EXCERPTED TEXT ->
<<<<

One thing that seems to reduce this latter effect is getting the lens very close to the window – but the tripod size and positioning of the seating in the room meant it was tripod, or lens-to-window, but not both. So, first compromise: dump the tripod. I grabbed a plastic straw–holder from the bar, flipped it over, and it was perfect: a window ledge shim allowing me to wedge the lens right up against the glass. Along with my hand pressing the lens down that made it stable in two directions of travel: plenty enough for steady, breath-held exposures of a few seconds in duration.
All good. Here we go!
At least that’s what I thought until the “amazing lightshow” began.
Two pencil-thin fingers of green light flickered weakly over London. And then another couple. A few more. And then the first ones again.
And that was it. The fireworks barely seemed to graze the tenth floor of this mighty 72-storey behemoth. Insignificant, at the distance I was. The searchlights might have looked great to a crowd huddled beneath the damn thing, but to me? Merely a bit of variety in terms of coloured outlines.
This wasn’t going well.
The designer’s dream (and the PR spinner’s fantasy) of a flickering monster casting its baleful green beam upon London’s landmarks in turn proved to be just that. A fantasy. No sign of the sweeping searchlights, either.
What we had was some thin green lines. And distant, coloured floodlighting.
But I had time, and I was not leaving without some striking content. That’s the point: the event is there – you’re shooting it – you have to make it look great. That’s the job, whatever sow’s ear you find yourself with. So I had to dig deep.
Here are a few samples of what I came up with.
Firstly, exploiting what is a really unusual feature of that shooting position: the Shard appears to be the only tall building in London. The City is just to the left of the frame, Docklands just to the right. A recreation of my morning shot, with lasers.
Exif*: 155mm; ISO 200; f/5.6; 4
Having heard that the light would be aimed at all these landmarks, and being right next to the Palace of Westminster, I did set up a wide angle shot that would hopefully show the searing beam making its big green mark on Parliament. Fat chance. So I had to abandon that one. Lesson: even if you think the shot’ll be great in theory, if it’s shit don’t feel you have to put it in the final set anyway. Nobody’s interested in the idea if the image is crap.

>>>>

PARTS OF THE EXERCISE ->
**A.** In the account of photographing the Shard light show, what did the photographer use as a shim on the window ledge?
**B.** Go on with the account of photographing the Shard light show, starting after its last sentence.

DATA SECTION ->
<<<<

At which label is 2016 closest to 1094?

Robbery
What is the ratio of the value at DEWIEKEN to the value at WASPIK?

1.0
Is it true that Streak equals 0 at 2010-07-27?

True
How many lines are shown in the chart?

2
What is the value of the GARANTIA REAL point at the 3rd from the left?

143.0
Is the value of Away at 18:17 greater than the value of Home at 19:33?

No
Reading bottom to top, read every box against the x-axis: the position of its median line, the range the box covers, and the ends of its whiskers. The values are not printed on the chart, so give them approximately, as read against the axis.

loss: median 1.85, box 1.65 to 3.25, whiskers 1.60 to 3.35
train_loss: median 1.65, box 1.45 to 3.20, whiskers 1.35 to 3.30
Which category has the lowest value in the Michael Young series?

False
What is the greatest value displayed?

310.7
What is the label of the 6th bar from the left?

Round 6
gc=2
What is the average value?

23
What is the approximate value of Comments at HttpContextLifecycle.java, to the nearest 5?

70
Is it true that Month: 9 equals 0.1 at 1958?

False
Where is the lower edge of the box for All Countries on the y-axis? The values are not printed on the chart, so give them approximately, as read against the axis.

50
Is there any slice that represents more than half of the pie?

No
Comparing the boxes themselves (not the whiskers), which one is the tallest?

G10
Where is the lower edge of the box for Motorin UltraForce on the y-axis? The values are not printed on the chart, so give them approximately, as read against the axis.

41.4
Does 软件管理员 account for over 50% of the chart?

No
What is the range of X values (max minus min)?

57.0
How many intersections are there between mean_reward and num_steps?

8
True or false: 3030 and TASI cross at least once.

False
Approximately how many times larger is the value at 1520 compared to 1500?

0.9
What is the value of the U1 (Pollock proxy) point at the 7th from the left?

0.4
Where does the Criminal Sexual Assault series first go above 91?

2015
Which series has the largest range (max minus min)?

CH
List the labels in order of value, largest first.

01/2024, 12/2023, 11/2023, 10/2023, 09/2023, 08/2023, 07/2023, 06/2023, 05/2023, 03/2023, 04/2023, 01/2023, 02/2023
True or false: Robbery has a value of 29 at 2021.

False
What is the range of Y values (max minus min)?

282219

>>>>

RESPONSE LIST ->
**A.** A plastic straw-holder from the bar, flipped over.

**B.**
Exif: 70mm; ISO 250; f/2.8; 1
I needed something with some punch now: never mind showing the Shard in context – it was time for some telephoto action to see the mighty pyramid close-up. Now you can really see the green dot on Tower Bridge.
Exif: 200mm; ISO 400; f/5.6; 3.2
And finally, for this post, one of the images I took with my other camera: a Canon 40D. This has a rougher sensor than the 5DMkII, but there’s a hidden benefit to this. Because I ran this image through the excellent Nik Color Efex Pro 4 plug-in. There’s a slider in there called “Dark Detail Extractor” which does exactly that – ferrets into the cracks and disruptions in an image, emphasising highly localised contrast differences. I find that a slightly grainy image can really spring into life as the filter plays on and exaggerates the tiny tonal differences. It gives quite a different feel to the previous images: suddenly every small light in London has been switched on.
Exif: 70mm; ISO 640; f/3.2; 1.6
*What the Exif notes mean: this is detailed data about how the photo was taken – first, the focal length of the lens, then ISO (the sensitivity of the sensor: low number for bright conditions, high for dark or indoors), then f number (the size of the hole that lets the light into the camera: low = big, high = small), finally the exposure time (how long the shutter is open) in seconds.